Dans le même esprit, les trois arguments distingués par Hirschmann se voient associer un registre propre (la Providence et son ironie pour la perversity, la Science et ses lois pour la futility, l’Histoire et son pathos pour la jeopardy) et des affects distinctifs (« Le premier argument a quelque chose de passionné, le second s’emploie à froid… »). L’auteur examine encore le ressort de leur effet (« L’argument de l’effet pervers doit à son petit air de paradoxe et à sa subtilité primaire d’emporter la conviction des amateurs de découvertes instantanées et de certitudes absolues ») ; les représentations strictement incompatibles du social qui les sous-tendent (« Pour les tenants de l’effet pervers, notre monde est d’une étonnante plasticité (…) pour ceux de l’inanité, il est au contraire fortement structuré… ») ; les formes, enfin, de compatibilité et de succession qui en régissent l’emploi. Un tableau récapitule l’ensemble : on s’y sent comme devant ces flacons où les princes des mille et une nuits serrent leurs adversaires miniaturisés par un bon génie, et vociférant d’une toute petite voix.
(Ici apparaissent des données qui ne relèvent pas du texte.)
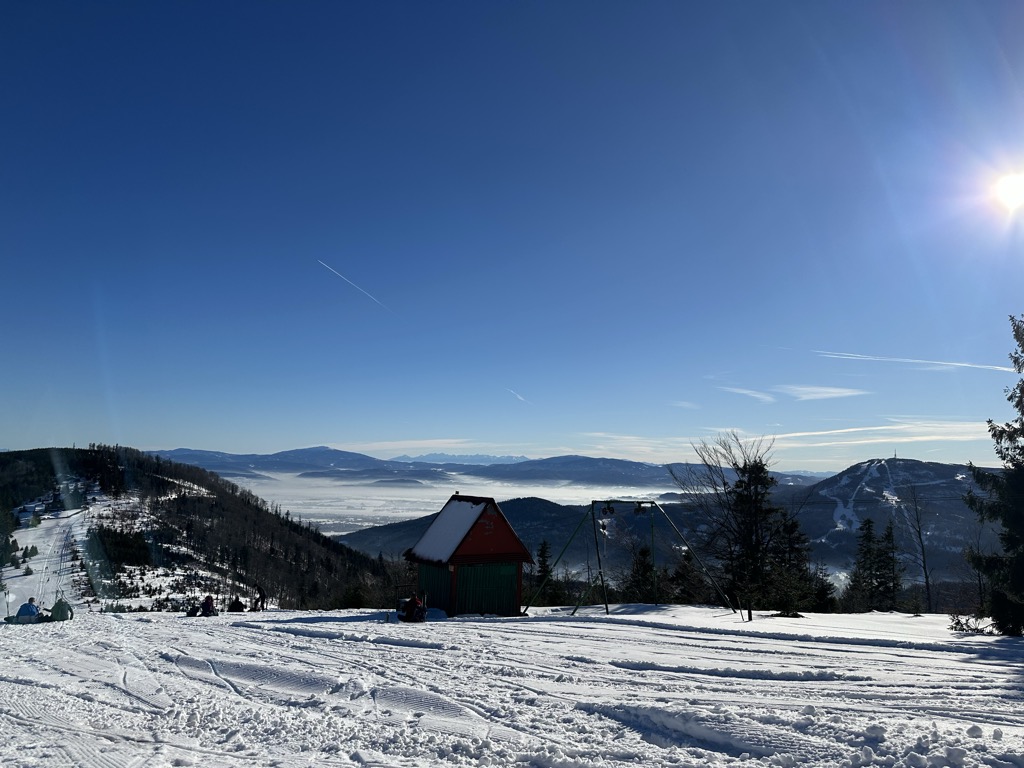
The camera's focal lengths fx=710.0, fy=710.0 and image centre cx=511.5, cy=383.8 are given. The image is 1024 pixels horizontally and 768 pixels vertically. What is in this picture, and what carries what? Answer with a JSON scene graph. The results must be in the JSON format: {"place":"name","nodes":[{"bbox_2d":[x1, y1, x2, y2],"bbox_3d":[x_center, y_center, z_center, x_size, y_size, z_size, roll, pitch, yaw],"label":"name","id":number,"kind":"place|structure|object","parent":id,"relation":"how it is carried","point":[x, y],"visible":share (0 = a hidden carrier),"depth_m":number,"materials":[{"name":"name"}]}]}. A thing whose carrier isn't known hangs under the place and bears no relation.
{"place":"outdoors","nodes":[
{"label":"outdoors","id":0,"kind":"place"},
{"bbox_2d":[2,498,95,614],"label":"ski run","id":1,"kind":"structure","parent":0,"point":[58,528],"materials":[{"name":"white snow"}]},
{"bbox_2d":[0,444,412,615],"label":"forested hill","id":2,"kind":"structure","parent":0,"point":[181,500],"materials":[{"name":"green plant"}]},
{"bbox_2d":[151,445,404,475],"label":"mountain","id":3,"kind":"structure","parent":0,"point":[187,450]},
{"bbox_2d":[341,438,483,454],"label":"cloud","id":4,"kind":"structure","parent":0,"point":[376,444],"materials":[{"name":"white"}]},
{"bbox_2d":[213,470,683,536],"label":"fog bank","id":5,"kind":"structure","parent":0,"point":[446,500],"materials":[{"name":"white"}]},
{"bbox_2d":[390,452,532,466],"label":"mountain","id":6,"kind":"structure","parent":0,"point":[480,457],"materials":[{"name":"blue"}]},
{"bbox_2d":[145,445,834,489],"label":"mountain range","id":7,"kind":"structure","parent":0,"point":[632,465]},
{"bbox_2d":[0,600,1023,767],"label":"snow","id":8,"kind":"structure","parent":0,"point":[1010,676],"materials":[{"name":"white snow"}]},
{"bbox_2d":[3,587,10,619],"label":"ski pole","id":9,"kind":"object","parent":8,"relation":"on","point":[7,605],"visible":0.94,"depth_m":21.64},
{"bbox_2d":[11,597,42,622],"bbox_3d":[-13.071,6.184,19.142,0.815,0.908,0.814,0,-7,0],"label":"person","id":10,"kind":"object","parent":8,"relation":"on","point":[32,609],"visible":0.92,"depth_m":19.02},
{"bbox_2d":[49,596,73,621],"bbox_3d":[-12.372,6.197,19.430,0.747,0.910,0.687,0,-7,0],"label":"person","id":11,"kind":"object","parent":8,"relation":"on","point":[58,607],"visible":0.93,"depth_m":19.32},
{"bbox_2d":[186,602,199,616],"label":"person","id":12,"kind":"object","parent":8,"relation":"on","point":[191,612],"visible":0.87,"depth_m":22.16},
{"bbox_2d":[199,594,216,615],"bbox_3d":[-9.699,7.083,22.592,0.717,0.967,0.719,-4,-9,31],"label":"person","id":13,"kind":"object","parent":8,"relation":"on","point":[208,603],"visible":0.97,"depth_m":22.50},
{"bbox_2d":[227,596,245,612],"bbox_3d":[-9.301,7.474,23.911,0.701,0.791,0.706,-3,-8,24],"label":"person","id":14,"kind":"object","parent":8,"relation":"on","point":[236,603],"visible":0.97,"depth_m":23.84},
{"bbox_2d":[252,584,266,611],"bbox_3d":[-9.388,7.939,26.235,0.670,1.196,0.616,-3,-8,24],"label":"person","id":15,"kind":"object","parent":8,"relation":"on","point":[261,596],"visible":0.98,"depth_m":26.20},
{"bbox_2d":[399,595,425,621],"bbox_3d":[-2.625,5.948,18.877,0.807,0.934,0.718,3,-8,-16],"label":"person","id":16,"kind":"object","parent":8,"relation":"on","point":[412,612],"visible":0.98,"depth_m":18.72},
{"bbox_2d":[406,493,533,616],"bbox_3d":[-1.291,5.635,22.506,3.187,3.988,3.181,5,-9,-32],"label":"hut","id":17,"kind":"object","parent":8,"relation":"on","point":[520,560],"visible":0.91,"depth_m":21.65,"materials":[{"name":"wood"}]},
{"bbox_2d":[409,497,494,561],"label":"snow","id":18,"kind":"structure","parent":17,"relation":"on","point":[435,523],"materials":[{"name":"white snow"}]},
{"bbox_2d":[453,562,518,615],"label":"green door","id":19,"kind":"structure","parent":17,"relation":"in","point":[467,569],"depth_m":21.20,"materials":[{"name":"green wood"}]},
{"bbox_2d":[532,538,558,603],"bbox_3d":[1.858,11.294,41.012,2.429,4.959,2.846,-1,-8,12],"label":"evergreen tree","id":20,"kind":"object","parent":8,"relation":"on","point":[543,553],"visible":0.6,"depth_m":40.83,"materials":[{"name":"plant"}]},
{"bbox_2d":[521,499,735,619],"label":"ski lift","id":21,"kind":"object","parent":8,"relation":"on","point":[651,502],"visible":0.95,"depth_m":24.85,"materials":[{"name":"metal"}]},
{"bbox_2d":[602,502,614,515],"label":"pulley wheels","id":22,"kind":"object","parent":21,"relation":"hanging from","point":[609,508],"visible":0.82,"depth_m":24.61,"materials":[{"name":"black"}]},
{"bbox_2d":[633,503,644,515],"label":"pulley wheels","id":23,"kind":"object","parent":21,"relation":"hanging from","point":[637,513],"visible":0.78,"depth_m":24.06,"materials":[{"name":"black"}]},
{"bbox_2d":[623,543,657,603],"bbox_3d":[6.484,10.013,35.304,2.470,4.462,2.563,-2,-8,20],"label":"evergreen tree","id":24,"kind":"object","parent":8,"relation":"on","point":[643,556],"visible":0.8,"depth_m":35.09,"materials":[{"name":"plant"}]},
{"bbox_2d":[668,550,708,603],"bbox_3d":[9.075,10.553,36.494,2.857,4.435,2.984,-3,-8,26],"label":"evergreen tree","id":25,"kind":"object","parent":8,"relation":"on","point":[681,577],"visible":0.72,"depth_m":36.29,"materials":[{"name":"plant"}]},
{"bbox_2d":[669,431,778,619],"bbox_3d":[9.096,5.788,29.291,5.140,7.919,5.114,8,-10,-44],"label":"bare tree","id":26,"kind":"object","parent":8,"relation":"on","point":[724,482],"visible":0.99,"depth_m":28.77,"materials":[{"name":"brown plant"}]},
{"bbox_2d":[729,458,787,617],"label":"evergreen tree","id":27,"kind":"object","parent":8,"relation":"on","point":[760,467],"visible":0.86,"depth_m":31.18,"materials":[{"name":"green plant"}]},
{"bbox_2d":[766,512,827,614],"bbox_3d":[12.636,8.333,32.227,3.313,5.304,3.387,-4,-9,32],"label":"evergreen tree","id":28,"kind":"object","parent":8,"relation":"on","point":[789,528],"visible":0.67,"depth_m":31.78,"materials":[{"name":"plant"}]},
{"bbox_2d":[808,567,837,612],"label":"evergreen tree","id":29,"kind":"object","parent":8,"relation":"on","point":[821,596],"visible":0.56,"depth_m":34.22,"materials":[{"name":"green plant"}]},
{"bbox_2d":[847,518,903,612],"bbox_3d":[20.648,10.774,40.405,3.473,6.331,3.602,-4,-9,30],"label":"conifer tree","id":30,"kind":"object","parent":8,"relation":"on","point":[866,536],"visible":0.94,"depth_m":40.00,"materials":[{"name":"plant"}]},
{"bbox_2d":[904,483,936,611],"bbox_3d":[25.409,10.235,44.002,3.284,8.752,3.494,-6,-10,39],"label":"bare tree","id":31,"kind":"object","parent":8,"relation":"on","point":[927,581],"visible":0.98,"depth_m":43.94,"materials":[{"name":"brown plant"}]},
{"bbox_2d":[948,612,997,634],"bbox_3d":[11.566,6.023,17.782,1.202,0.645,1.108,-5,-9,34],"label":"shrub","id":32,"kind":"object","parent":8,"relation":"on","point":[955,627],"visible":0.76,"depth_m":17.79,"materials":[{"name":"plant"}]},
{"bbox_2d":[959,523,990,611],"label":"bare tree","id":33,"kind":"object","parent":8,"relation":"on","point":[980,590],"visible":0.8,"depth_m":36.15,"materials":[{"name":"plant"}]},
{"bbox_2d":[962,314,1023,634],"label":"conifer tree","id":34,"kind":"object","parent":8,"relation":"on","point":[1022,414],"visible":0.99,"depth_m":17.45,"materials":[{"name":"plant"}]},
{"bbox_2d":[1,0,1023,467],"label":"sky","id":35,"kind":"structure","parent":0,"point":[157,439],"materials":[{"name":"blue"}]},
{"bbox_2d":[316,258,391,310],"label":"contrail","id":36,"kind":"object","parent":35,"relation":"in","point":[329,267],"visible":0.92,"materials":[{"name":"white"}]},
{"bbox_2d":[507,388,531,404],"label":"contrail","id":37,"kind":"object","parent":35,"relation":"in","point":[522,399],"visible":0.94,"materials":[{"name":"white"}]},
{"bbox_2d":[816,351,1020,372],"label":"contrail","id":38,"kind":"object","parent":35,"relation":"in","point":[961,364],"visible":0.93,"materials":[{"name":"white"}]},
{"bbox_2d":[327,495,703,575],"label":"hill","id":39,"kind":"structure","parent":0,"point":[543,502],"materials":[{"name":"blue plant"}]},
{"bbox_2d":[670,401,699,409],"label":"cloud","id":40,"kind":"structure","parent":0,"point":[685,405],"materials":[{"name":"white"}]},
{"bbox_2d":[717,385,775,401],"label":"cloud","id":41,"kind":"structure","parent":0,"point":[753,394],"materials":[{"name":"white"}]},
{"bbox_2d":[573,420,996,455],"label":"cloud","id":42,"kind":"structure","parent":0,"point":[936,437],"materials":[{"name":"white"}]},
{"bbox_2d":[779,385,864,400],"label":"cloud","id":43,"kind":"structure","parent":0,"point":[832,390],"materials":[{"name":"white"}]},
{"bbox_2d":[788,460,1005,585],"label":"mountain","id":44,"kind":"structure","parent":0,"point":[872,465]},
{"bbox_2d":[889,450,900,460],"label":"tower","id":45,"kind":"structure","parent":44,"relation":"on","point":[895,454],"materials":[{"name":"grey metal"}]},
{"bbox_2d":[989,168,1023,211],"label":"sun","id":46,"kind":"structure","parent":0,"point":[1016,186],"materials":[{"name":"white"}]}
]}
Évidemment, l’histoire ne s’arrête pas là. Reste à montrer, au dernier chapitre, comment la trilogie susdite trouve son exact pendant du côté « progressiste », en trois figures de pensée également figées, je cite : « Renoncer à l’action envisagée aura des conséquences désastreuses ; la nouvelle réforme et l’ancienne se renforceront l’une l’autre ; l’action envisagée s’appuie sur de puissantes forces historiques qui sont déjà à l’œuvre ; il serait donc totalement vain de s’y opposer. » (Croisez ces arguments avec les précédents, et vous obtenez n’importe quel débat sur l’Éducation nationale).
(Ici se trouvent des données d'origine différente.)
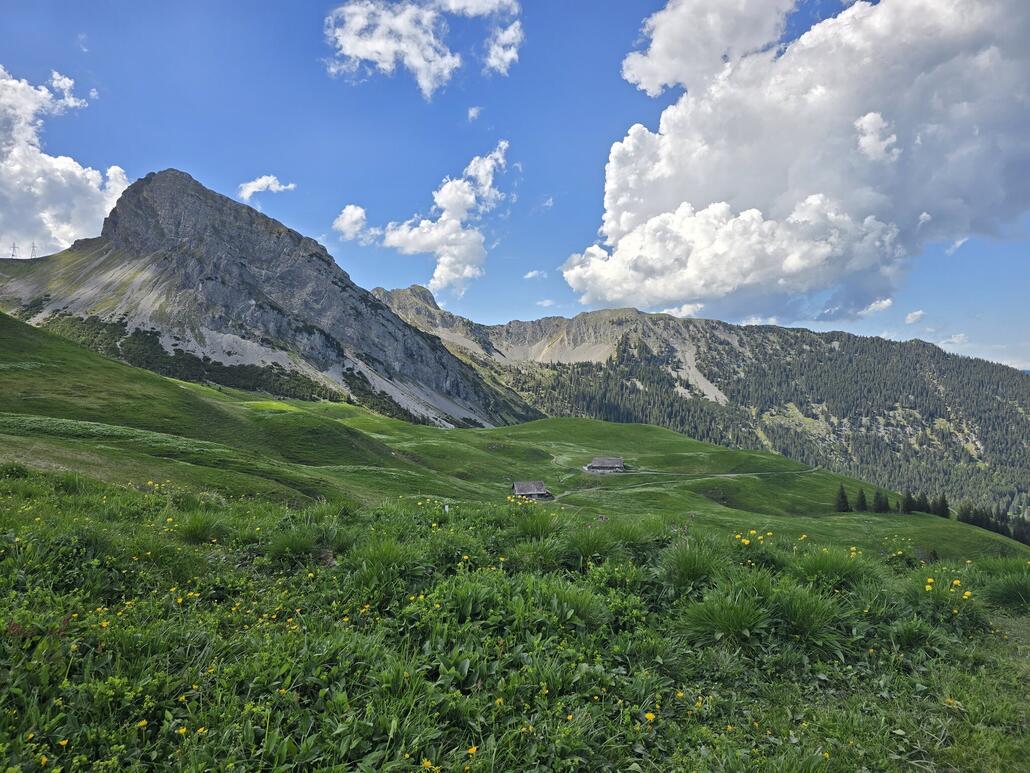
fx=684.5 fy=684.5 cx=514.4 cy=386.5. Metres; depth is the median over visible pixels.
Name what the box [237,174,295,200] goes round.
cloud
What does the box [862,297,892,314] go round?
cloud
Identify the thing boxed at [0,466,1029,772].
meadow
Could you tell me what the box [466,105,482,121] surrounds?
cloud
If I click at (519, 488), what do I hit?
hut
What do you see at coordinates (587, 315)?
mountain
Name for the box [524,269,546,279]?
cloud
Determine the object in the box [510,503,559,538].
grass tuft
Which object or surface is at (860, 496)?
tree
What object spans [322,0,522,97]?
cloud
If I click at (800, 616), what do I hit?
grass tuft
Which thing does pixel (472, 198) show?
cloud
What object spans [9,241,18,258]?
transmission tower
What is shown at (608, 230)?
cloud
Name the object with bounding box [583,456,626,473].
hut
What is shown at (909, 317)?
cloud
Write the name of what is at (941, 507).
tree
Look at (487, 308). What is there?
sky
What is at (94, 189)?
cloud
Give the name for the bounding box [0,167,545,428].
mountain
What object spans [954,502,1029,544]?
tree row
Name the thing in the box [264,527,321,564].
grass tuft
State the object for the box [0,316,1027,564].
grassy hillside
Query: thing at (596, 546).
grass tuft
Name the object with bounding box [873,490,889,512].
tree
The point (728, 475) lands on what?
dirt path
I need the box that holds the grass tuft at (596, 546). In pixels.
[562,526,621,565]
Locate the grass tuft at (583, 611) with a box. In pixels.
[527,580,608,629]
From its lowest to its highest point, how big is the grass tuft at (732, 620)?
0.392 m
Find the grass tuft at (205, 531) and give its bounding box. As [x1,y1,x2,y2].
[175,510,231,543]
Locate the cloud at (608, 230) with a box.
[559,0,1029,317]
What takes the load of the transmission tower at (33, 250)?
on the mountain at (135, 243)
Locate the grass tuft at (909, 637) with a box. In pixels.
[886,614,939,650]
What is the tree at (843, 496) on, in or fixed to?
on the grassy hillside at (33, 382)
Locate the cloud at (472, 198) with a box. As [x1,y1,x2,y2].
[333,144,510,294]
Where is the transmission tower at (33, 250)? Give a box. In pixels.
[28,241,37,258]
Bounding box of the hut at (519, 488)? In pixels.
[512,480,552,499]
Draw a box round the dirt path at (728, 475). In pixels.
[547,467,822,499]
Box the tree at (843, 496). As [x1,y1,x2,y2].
[835,484,850,511]
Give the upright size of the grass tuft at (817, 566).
0.471 m
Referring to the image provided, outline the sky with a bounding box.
[1,0,1029,369]
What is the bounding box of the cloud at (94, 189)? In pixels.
[0,64,130,255]
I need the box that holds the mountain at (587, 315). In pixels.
[372,286,1029,521]
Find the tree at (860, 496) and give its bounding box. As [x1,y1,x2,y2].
[855,487,868,511]
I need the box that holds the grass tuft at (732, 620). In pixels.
[680,587,770,642]
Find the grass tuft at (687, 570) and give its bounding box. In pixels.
[657,540,722,588]
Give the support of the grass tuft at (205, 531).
on the meadow
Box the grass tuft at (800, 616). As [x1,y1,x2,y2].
[763,582,843,640]
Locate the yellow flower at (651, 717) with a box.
[643,711,656,722]
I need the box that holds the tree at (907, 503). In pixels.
[901,490,914,513]
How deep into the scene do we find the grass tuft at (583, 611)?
5.64 m
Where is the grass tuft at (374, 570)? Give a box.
[348,536,422,599]
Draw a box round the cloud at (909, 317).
[905,309,925,323]
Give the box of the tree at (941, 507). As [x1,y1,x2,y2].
[932,494,948,516]
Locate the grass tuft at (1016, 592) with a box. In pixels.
[985,567,1029,609]
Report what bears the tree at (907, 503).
on the grassy hillside at (33, 382)
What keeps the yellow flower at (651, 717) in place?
on the meadow
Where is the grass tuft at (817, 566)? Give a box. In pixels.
[794,548,872,589]
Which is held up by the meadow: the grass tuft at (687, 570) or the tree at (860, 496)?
the grass tuft at (687, 570)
Cette symétrie peut agacer ; sauf si, comme Hirschmann, on est convaincu d’avoir raison, c’est-à-dire de ne pas avoir besoin de ces figures stériles pour faire valoir la réforme que l’on promeut. Sauf si on est las de sentir que les débats se terminent là où ils devraient commencer. Sauf si, pour reprendre une formule du livre à mon sens du dernier chic, on souhaite devenir un peu plus democracy friendly.